SELECTED EXCERPT:
═══
# TeaCups are not a myth



## KJsChihuahuas (Jan 6, 2005)

Now that I have your attention (arent I mean LOL  ) This is a breeder sight I came across!





Teacup is not a myth, just a common term used to describe the tiniest group of this allready tiny breed.It is not written in the breed standard but used by soo many it has come to be a household term and is generally believed to mean the smallest of the breed, , Some are offended by the use of the term, which is to me, silly , as we all know what it connotates . Teacup is simply a word , understood to describe the smallest of this breed ,The smallest of the smallest, But Teacup does not literally mean an adult chihuahua fits into a teacup, that is a common misconception and is far from the truth ! I try to stay away from this term and describe my pups by offering projected adult weight .based on 27 years experience .as the charts are greatly off due to body fat, bone density etc, 
We've been breeding pet Chihuahuas for 27 years .Our pups are healthy and loving , up to date on shots and wormings. We have both long and short coats. They are all homeraised.most will be between 2- 6Lbs fullgrown , or what has commonly come to be known as teacup and toys, occasionally family sized 6-8lbs as we get many requests .





All I can say is :angryfire: :angryfire: :angryfire:


----------



## Tinker (Jan 3, 2005)

Teacup, toy and family sized???????? I particularly liked the "we've been breeding *pet* chihuahuas for 27 years." I just bet they have too, anything and everything as long as they can remotely callit a chi.


----------



## DoGlOvEr (Jan 31, 2005)

:evil: :evil: :evil: 
where did they pick that paragraph up , how to piss off chi owners/lovers cause most of it soounds like utter crap to me dunno about anyone else


----------



## Boogaloo (Mar 27, 2004)
═══
DATASET RECORDS:

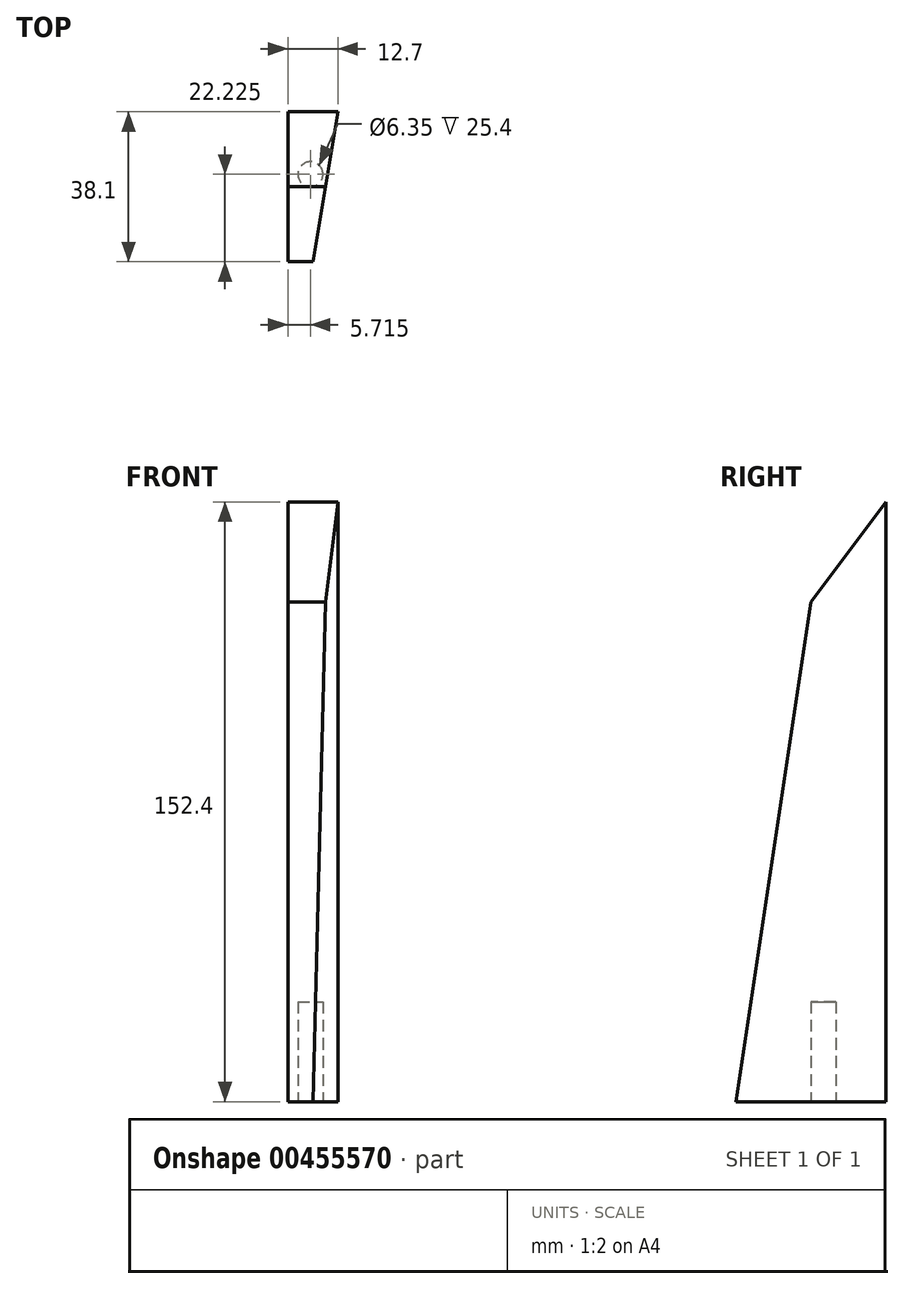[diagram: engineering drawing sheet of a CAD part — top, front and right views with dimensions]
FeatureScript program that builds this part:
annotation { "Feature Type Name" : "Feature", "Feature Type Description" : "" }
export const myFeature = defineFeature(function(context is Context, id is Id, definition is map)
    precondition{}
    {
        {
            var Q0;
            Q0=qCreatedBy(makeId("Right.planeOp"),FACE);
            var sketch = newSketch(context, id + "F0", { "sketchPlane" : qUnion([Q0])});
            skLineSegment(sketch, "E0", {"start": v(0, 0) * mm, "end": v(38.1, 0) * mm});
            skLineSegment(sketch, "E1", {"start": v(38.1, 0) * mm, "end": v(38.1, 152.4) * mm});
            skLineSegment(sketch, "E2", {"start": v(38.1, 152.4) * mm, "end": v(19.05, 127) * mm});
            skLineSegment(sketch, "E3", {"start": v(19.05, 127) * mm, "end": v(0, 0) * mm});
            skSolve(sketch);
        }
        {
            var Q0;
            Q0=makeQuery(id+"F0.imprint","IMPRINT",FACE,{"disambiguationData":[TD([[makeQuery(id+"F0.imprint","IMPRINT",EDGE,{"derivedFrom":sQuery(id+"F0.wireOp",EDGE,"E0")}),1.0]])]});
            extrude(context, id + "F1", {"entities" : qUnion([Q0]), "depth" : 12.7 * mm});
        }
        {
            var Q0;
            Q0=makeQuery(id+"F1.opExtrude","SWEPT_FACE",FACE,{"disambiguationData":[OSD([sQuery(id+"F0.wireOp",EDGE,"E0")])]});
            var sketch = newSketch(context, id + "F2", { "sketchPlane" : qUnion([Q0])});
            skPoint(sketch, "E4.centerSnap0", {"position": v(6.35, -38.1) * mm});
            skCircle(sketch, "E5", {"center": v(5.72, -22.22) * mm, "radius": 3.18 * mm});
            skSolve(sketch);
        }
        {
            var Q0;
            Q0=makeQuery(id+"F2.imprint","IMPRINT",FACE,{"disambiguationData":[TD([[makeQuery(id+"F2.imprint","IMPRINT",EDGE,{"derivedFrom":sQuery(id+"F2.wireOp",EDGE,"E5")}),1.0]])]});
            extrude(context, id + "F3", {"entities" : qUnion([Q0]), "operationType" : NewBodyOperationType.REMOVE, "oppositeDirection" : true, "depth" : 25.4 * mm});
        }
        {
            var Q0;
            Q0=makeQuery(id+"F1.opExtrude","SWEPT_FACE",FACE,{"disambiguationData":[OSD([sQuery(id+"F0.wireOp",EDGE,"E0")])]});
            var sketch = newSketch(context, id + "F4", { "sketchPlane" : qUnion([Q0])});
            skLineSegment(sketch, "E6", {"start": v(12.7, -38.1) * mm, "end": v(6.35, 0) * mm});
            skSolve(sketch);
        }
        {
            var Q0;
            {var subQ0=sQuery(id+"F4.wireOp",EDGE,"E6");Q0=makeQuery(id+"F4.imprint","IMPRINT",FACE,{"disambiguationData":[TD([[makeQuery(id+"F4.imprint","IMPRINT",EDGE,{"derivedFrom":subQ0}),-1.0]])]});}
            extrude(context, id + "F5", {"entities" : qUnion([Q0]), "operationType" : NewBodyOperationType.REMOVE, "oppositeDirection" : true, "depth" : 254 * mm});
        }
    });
═══
TASK GOAL: Reproduce the forum thread from "## Tinker (Jan" up to and including "callit a chi.", changing "family sized" to "standard sized".

WRITTEN ANSWER:
## Tinker (Jan 3, 2005)

Teacup, toy and standard sized???????? I particularly liked the "we've been breeding *pet* chihuahuas for 27 years." I just bet they have too, anything and everything as long as they can remotely callit a chi.